◆ **What is needed**
Only the lines below from the one containing "Stadtbefestigungen – Landkreis Emmendingen" to the one containing "Schloss Rimsingen" should be repeated, both included and unchanged.

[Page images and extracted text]
* * * * *

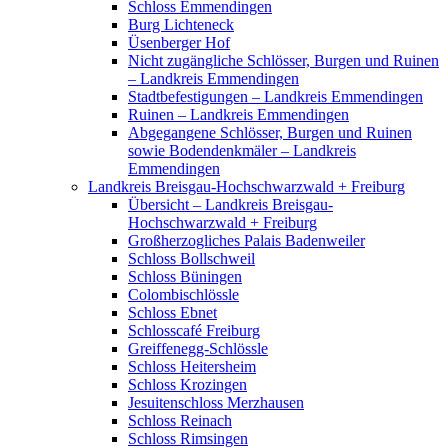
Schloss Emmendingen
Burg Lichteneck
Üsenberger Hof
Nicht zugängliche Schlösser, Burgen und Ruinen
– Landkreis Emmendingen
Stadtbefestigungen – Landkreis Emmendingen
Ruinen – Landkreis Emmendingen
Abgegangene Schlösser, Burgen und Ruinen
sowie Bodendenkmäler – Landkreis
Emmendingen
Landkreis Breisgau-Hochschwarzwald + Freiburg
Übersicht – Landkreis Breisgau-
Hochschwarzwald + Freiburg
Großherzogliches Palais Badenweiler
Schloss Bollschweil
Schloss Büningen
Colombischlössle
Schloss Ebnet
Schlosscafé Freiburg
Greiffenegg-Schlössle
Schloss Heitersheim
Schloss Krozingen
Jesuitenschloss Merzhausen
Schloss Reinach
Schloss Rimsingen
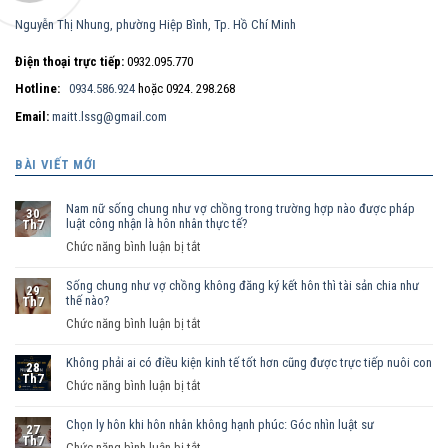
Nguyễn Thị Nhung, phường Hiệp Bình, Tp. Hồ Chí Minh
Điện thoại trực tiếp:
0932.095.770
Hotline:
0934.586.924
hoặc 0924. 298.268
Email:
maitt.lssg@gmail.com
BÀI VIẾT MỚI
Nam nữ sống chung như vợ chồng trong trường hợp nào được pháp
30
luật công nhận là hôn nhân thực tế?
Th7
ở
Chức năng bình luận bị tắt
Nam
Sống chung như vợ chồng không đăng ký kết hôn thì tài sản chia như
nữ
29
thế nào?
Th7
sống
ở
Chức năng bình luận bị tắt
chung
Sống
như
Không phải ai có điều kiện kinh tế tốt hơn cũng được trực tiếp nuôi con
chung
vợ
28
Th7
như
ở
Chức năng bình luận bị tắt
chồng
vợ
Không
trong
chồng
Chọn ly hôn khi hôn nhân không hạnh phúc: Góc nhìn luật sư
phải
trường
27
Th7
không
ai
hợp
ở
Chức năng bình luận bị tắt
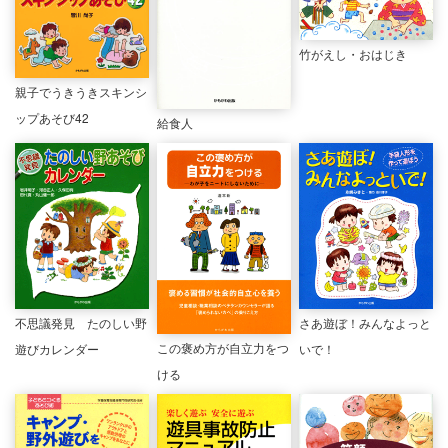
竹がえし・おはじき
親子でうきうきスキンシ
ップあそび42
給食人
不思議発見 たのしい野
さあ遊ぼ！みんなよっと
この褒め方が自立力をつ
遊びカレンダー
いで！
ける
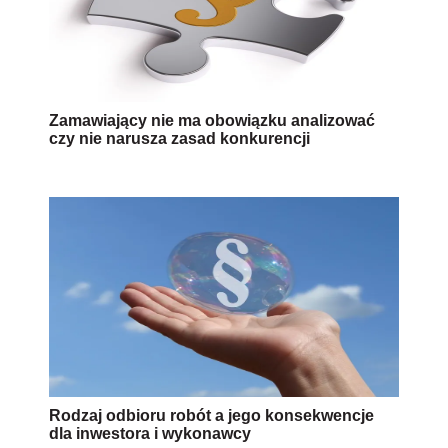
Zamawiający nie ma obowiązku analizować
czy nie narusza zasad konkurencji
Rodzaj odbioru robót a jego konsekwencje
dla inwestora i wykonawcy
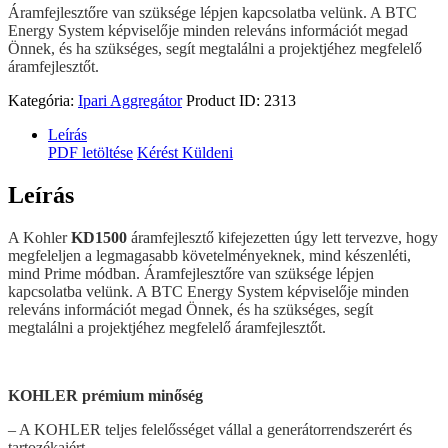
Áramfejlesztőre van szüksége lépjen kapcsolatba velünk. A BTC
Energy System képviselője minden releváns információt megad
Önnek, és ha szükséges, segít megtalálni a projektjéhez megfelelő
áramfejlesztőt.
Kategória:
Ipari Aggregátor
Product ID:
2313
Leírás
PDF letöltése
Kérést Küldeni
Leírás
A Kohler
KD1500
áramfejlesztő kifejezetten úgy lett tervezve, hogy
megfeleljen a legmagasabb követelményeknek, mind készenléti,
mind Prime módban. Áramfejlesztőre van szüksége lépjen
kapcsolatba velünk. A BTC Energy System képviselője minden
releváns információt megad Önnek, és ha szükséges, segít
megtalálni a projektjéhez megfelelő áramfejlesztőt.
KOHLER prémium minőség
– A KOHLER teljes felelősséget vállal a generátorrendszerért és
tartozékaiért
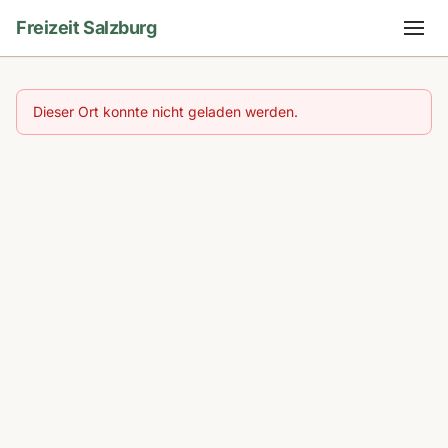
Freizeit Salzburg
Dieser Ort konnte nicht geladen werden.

* * * * *

◆ **Exercise result**
Stadtbefestigungen – Landkreis Emmendingen
Ruinen – Landkreis Emmendingen
Abgegangene Schlösser, Burgen und Ruinen
sowie Bodendenkmäler – Landkreis
Emmendingen
Landkreis Breisgau-Hochschwarzwald + Freiburg
Übersicht – Landkreis Breisgau-
Hochschwarzwald + Freiburg
Großherzogliches Palais Badenweiler
Schloss Bollschweil
Schloss Büningen
Colombischlössle
Schloss Ebnet
Schlosscafé Freiburg
Greiffenegg-Schlössle
Schloss Heitersheim
Schloss Krozingen
Jesuitenschloss Merzhausen
Schloss Reinach
Schloss Rimsingen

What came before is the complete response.